E qual o meu ídolo de infância? Xuxa! Até hoje ela é! Claro, eu nunca pude gostar dela. Na realidade, eu sempre fui proibido de demonstrar que eu gostava dela. Gostar da Xuxa era "coisa de viado"! Além disso, ela tinha feito lá o filme do fuscão preto, e isso era "porco, nojento, imundo", mas me forças a ver a Playboy, entre 7 e 14 anos, era "coisa de homem" e podia, né pai? Quer dizer, homem que contribuiu para a fecundação do óvulo de mamãe, mas que nunca ocupou esse posto! Seu verme! Querer ser "meu papai" quando eu tinha 21 anos, não vai apagar a memória de você querendo me bater por descobrir que eu fazia dança, em expulsar de casa a mim, mamãe e minhas irmãs, só por eu fazer dança, sabe? Não vai apagar da memória os quase 33 anos que vivi vendo minha mãe sendo sua vítima de violência doméstica, recebendo apertos no braço, xingamentos, humilhações em casa e em público, piadas difamatórias, em ser proibida de trabalhar porque "mulher sua tinha que ficar em casa te esperando", e vê-la te amando de forma desmedida, e aceitar sua exigências com medo de ser abandonada. Mulheres da época dela foram criadas para se submeterem a esses comportamentos, para não serem difamadas, pois casamento tinha de ser pro resto da vida, até que a morte os separe. O problema é que cresci vivendo com o medo de que quem ia separá-los, era a morte dela. Mas você faz parte do passado, os traumas que me deixou, doem até hoje e continuarão a doer, pelo jeito, mas sem sua presença a vida segue mais leve. Hoje, vejo o sorriso em mamãe que você nunca deixou ela ter. Vai ser doloroso, nos desgrudarmos de sua má influência, reconhecer que você ainda existe em nós e termos de destruir sua presença tóxica na gente, mas sobreviveremos! We will survive!
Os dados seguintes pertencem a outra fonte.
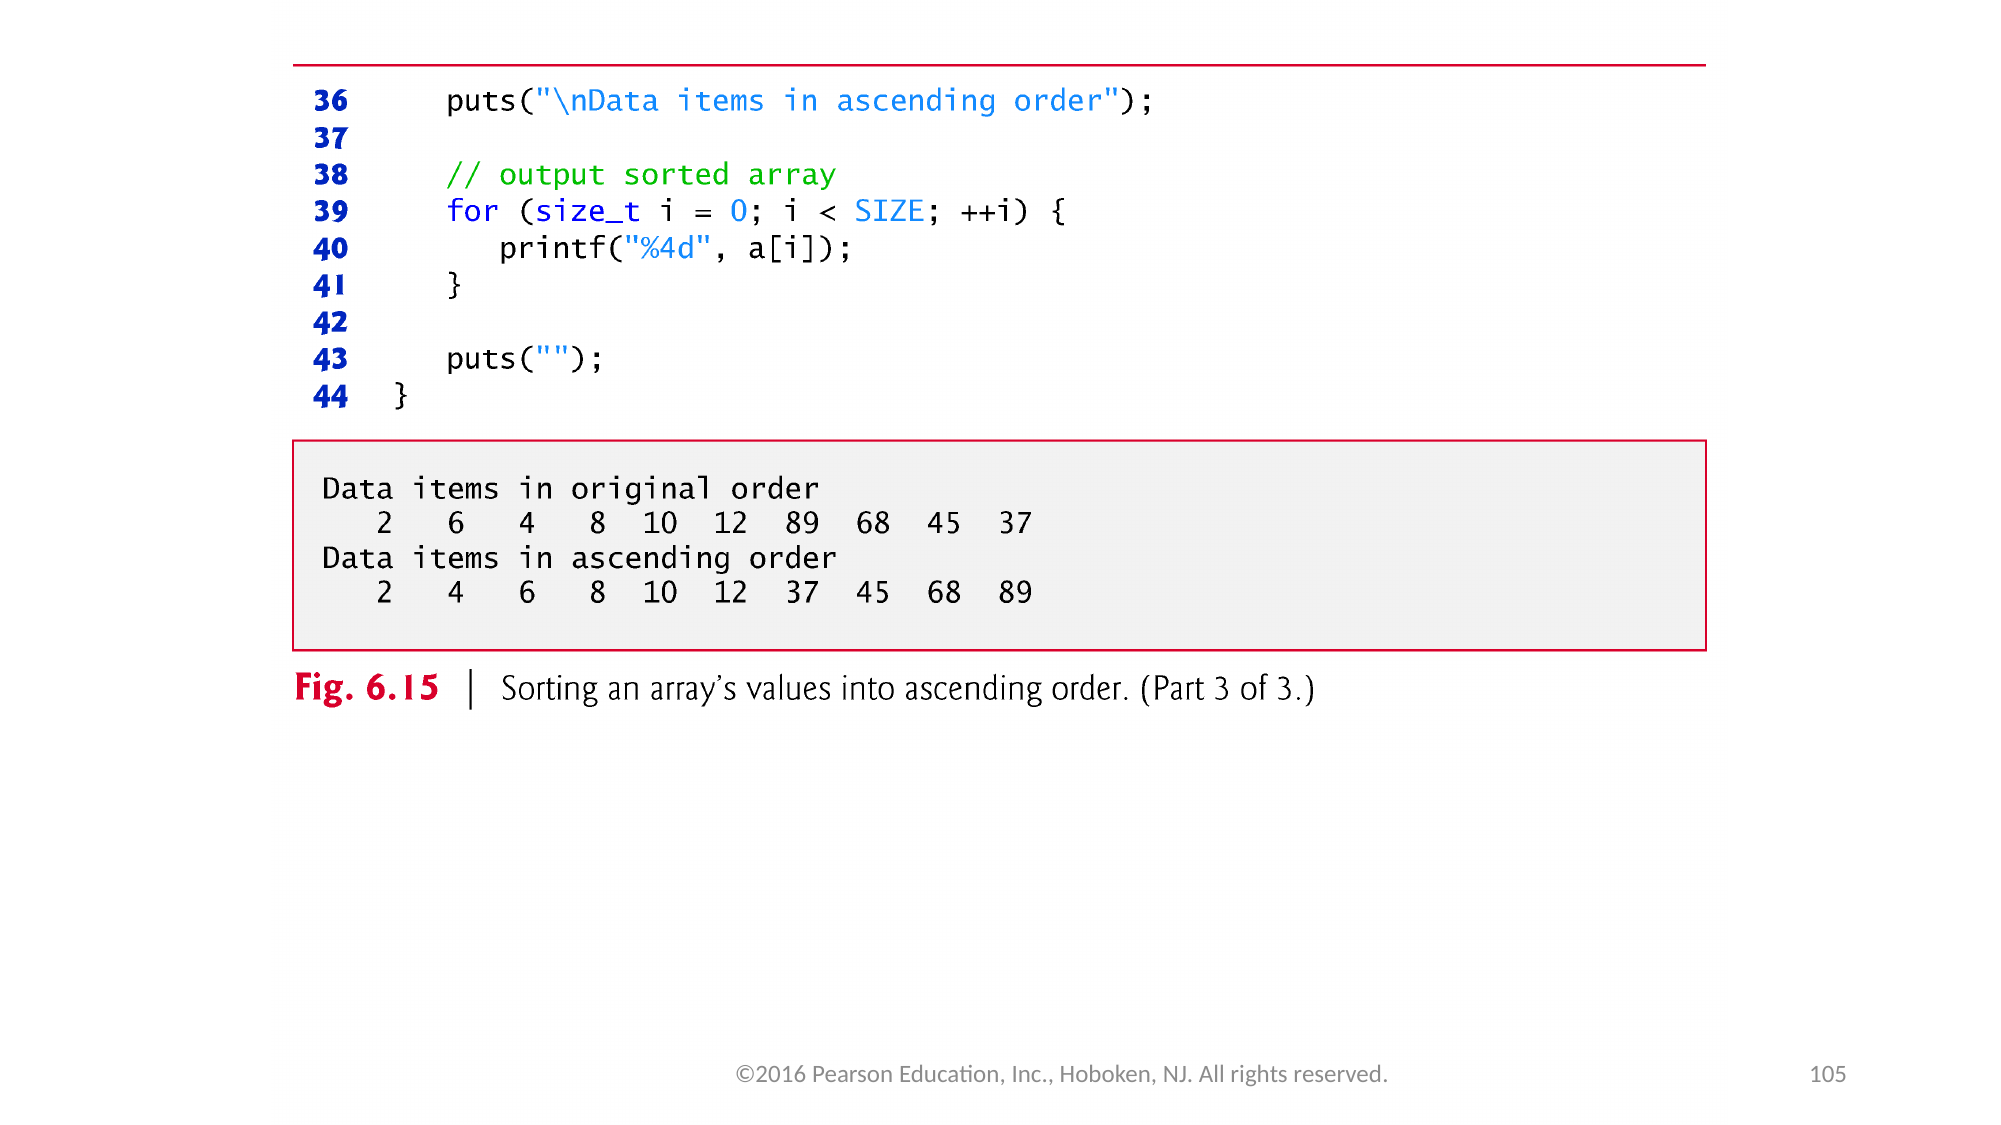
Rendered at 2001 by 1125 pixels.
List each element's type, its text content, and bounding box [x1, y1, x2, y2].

slide_number 105 [1728, 1042, 1863, 1103]
picture [271, 0, 1728, 1125]
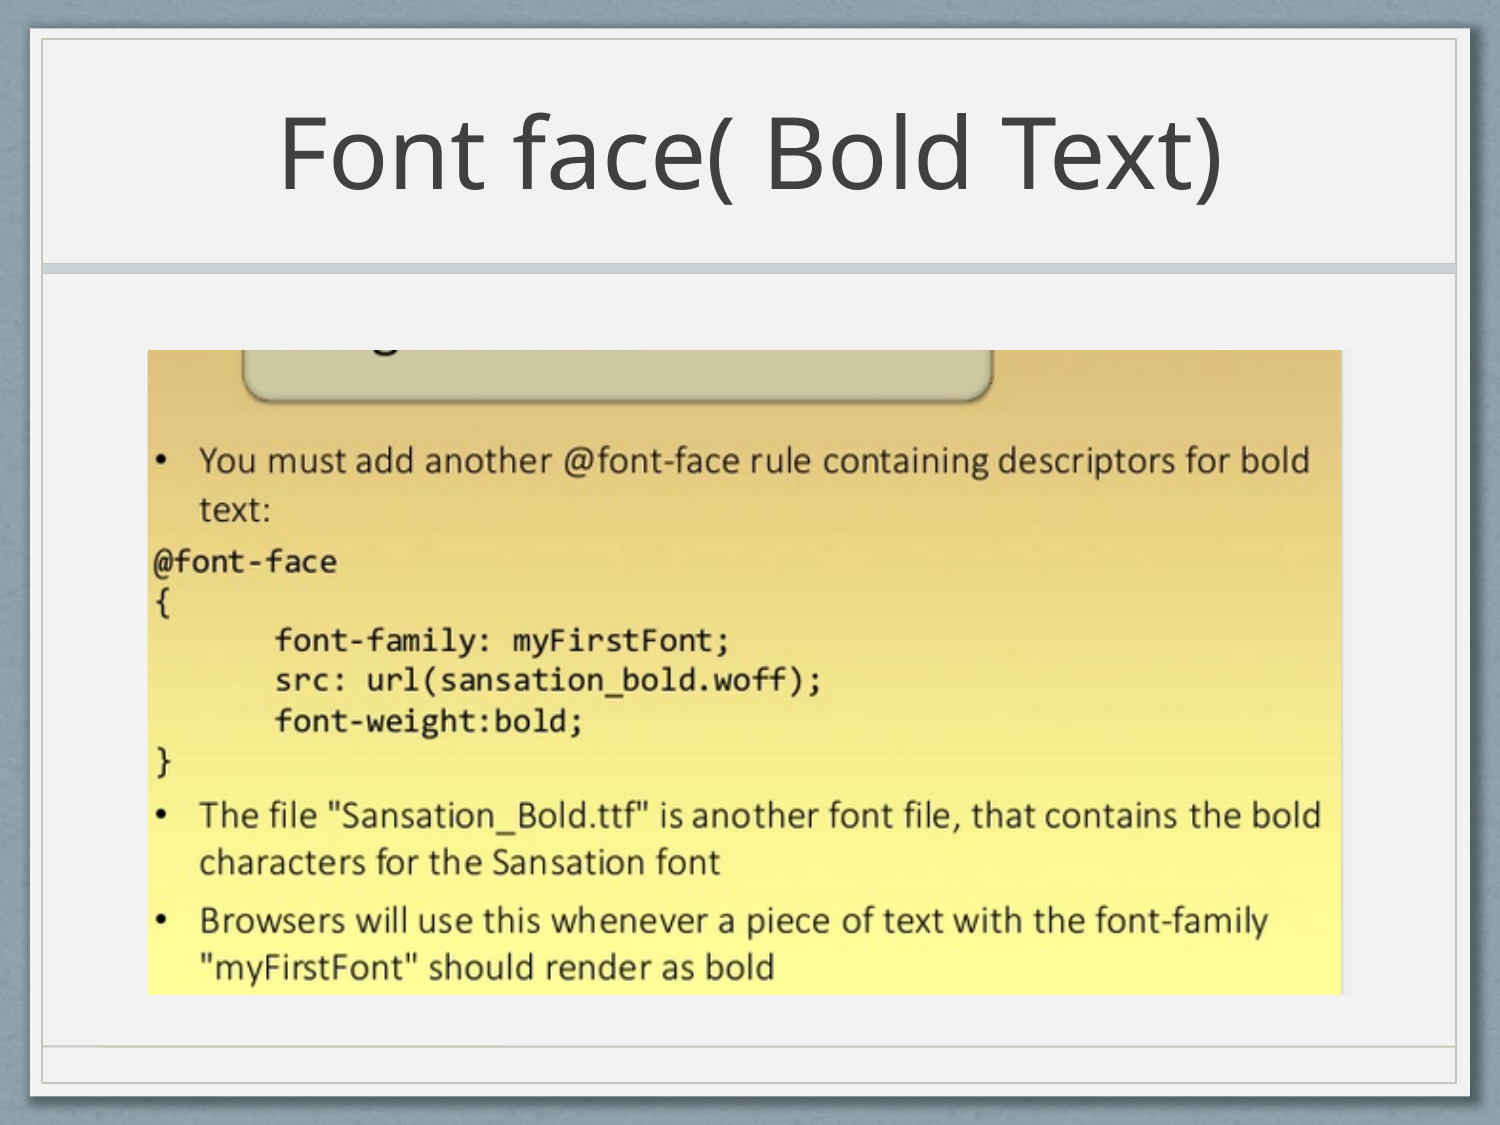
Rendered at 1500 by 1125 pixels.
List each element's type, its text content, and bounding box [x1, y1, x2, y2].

title Font face( Bold Text) [147, 40, 1353, 260]
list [147, 349, 1354, 996]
Hoje, eu, finalmente, posso ser quem eu sou. Trabalho, pago minhas contas, moro com mamãe, a quem não me enxergo sem estar ao meu lado, afinal, se eu estou aqui, sabe, é por causa dela. Há seis anos, Lara surgiu, e é a quem também devo estar aqui. Mamãe e Lara são as mulheres da minha vida, são as razões pelas quais quando pensei em desistir de mim, um lapso de consciência me fez lembrar que mamãe não merecia enterrar o filho, e Lara não merecia crescer sem o tio. Eu sou a única referência masculina não tóxica da vida da minha bebê, e eu não tenho direito de tirar isso dela.

Os sapatos de salto alto, já não me configuram como mulher, nem o mulherzinha, bichinha, marica, boiola, baitola, muito menos o viado me configuram como alguém inferior, como algo e não como ser humano. Eu me desconstruí, compreende? Sou viado, sim. Sou boiola, sim. Sou baitola, maricas, maricona (já estou velha, né!), bicha, bichinha, mulherzinha, sou tudo isso, e se você reclamar ou tentar me ofender, vou ser ainda mais afeminado, sabe porquê? Porque se estou aqui, é porque também milhares de bichas afeminadas, travestis, transexuais e transgêneros morreram para que eu pudesse ter meu lugar ao sol, e eu devo isso a todas, todos e todxs.

Hoje eu sou a Emma, a Victoria, a Mel B, Mel C, Geri. Sou a Madonna, em Erotica, a Madonna em Ray of Light. Sou a Licia, a Renata Abreu, a Marcelle Cristine, Cibele, Thisciane, Pamala, Luana, Carmen, Thalia, Toni Braxton, Whitney Houston, Carmem Miranda. Sou Audrey Hepburn (meu alter ego), Marilyn Monroe, Mileise, Andrea Snow, Samile, sou todas! Sou quem eu quiser. Sou mamãe, dona May, sou Lara!

PS: Homens gays, dificilmente, têm ídolos masculinos! O porque disso? Pergunte ao seu machismo, sexismo, misoginia e à sua lgbtqi+fobia!